╭─ Data under study

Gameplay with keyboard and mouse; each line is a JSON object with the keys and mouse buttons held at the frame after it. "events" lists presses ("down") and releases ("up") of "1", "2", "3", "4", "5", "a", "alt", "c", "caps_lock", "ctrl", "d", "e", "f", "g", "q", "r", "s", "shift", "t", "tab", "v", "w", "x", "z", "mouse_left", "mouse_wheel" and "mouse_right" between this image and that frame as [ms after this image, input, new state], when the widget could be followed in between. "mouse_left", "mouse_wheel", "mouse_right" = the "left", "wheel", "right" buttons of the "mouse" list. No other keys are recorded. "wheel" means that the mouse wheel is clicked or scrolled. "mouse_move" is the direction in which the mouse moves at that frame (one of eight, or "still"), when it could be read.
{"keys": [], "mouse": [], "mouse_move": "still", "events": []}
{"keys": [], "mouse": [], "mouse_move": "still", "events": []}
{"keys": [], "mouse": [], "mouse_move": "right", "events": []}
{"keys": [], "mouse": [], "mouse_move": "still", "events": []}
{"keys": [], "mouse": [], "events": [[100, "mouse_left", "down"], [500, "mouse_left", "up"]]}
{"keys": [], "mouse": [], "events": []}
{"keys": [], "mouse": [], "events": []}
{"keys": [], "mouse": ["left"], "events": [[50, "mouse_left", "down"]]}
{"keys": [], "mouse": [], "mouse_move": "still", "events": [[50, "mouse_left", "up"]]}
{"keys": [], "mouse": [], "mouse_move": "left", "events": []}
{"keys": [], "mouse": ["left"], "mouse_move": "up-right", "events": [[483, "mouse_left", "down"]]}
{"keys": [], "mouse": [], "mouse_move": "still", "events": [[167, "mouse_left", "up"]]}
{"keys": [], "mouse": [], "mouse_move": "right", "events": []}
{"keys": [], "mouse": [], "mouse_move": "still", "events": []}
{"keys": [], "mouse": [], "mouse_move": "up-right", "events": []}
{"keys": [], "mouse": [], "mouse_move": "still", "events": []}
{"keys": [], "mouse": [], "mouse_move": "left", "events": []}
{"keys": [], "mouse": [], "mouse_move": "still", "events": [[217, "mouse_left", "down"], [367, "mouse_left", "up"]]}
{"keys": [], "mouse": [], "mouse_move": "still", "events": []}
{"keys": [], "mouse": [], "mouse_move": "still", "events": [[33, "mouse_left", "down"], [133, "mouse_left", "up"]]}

╰─

#### What to work on
If a line in the data above contains "down", return that line.

#### Answer box
Gameplay with keyboard and mouse; each line is a JSON object with the keys and mouse buttons held at the frame after it. "events" lists presses ("down") and releases ("up") of "1", "2", "3", "4", "5", "a", "alt", "c", "caps_lock", "ctrl", "d", "e", "f", "g", "q", "r", "s", "shift", "t", "tab", "v", "w", "x", "z", "mouse_left", "mouse_wheel" and "mouse_right" between this image and that frame as [ms after this image, input, new state], when the widget could be followed in between. "mouse_left", "mouse_wheel", "mouse_right" = the "left", "wheel", "right" buttons of the "mouse" list. No other keys are recorded. "wheel" means that the mouse wheel is clicked or scrolled. "mouse_move" is the direction in which the mouse moves at that frame (one of eight, or "still"), when it could be read.
{"keys": [], "mouse": [], "events": [[100, "mouse_left", "down"], [500, "mouse_left", "up"]]}
{"keys": [], "mouse": ["left"], "events": [[50, "mouse_left", "down"]]}
{"keys": [], "mouse": ["left"], "mouse_move": "up-right", "events": [[483, "mouse_left", "down"]]}
{"keys": [], "mouse": [], "mouse_move": "still", "events": [[217, "mouse_left", "down"], [367, "mouse_left", "up"]]}
{"keys": [], "mouse": [], "mouse_move": "still", "events": [[33, "mouse_left", "down"], [133, "mouse_left", "up"]]}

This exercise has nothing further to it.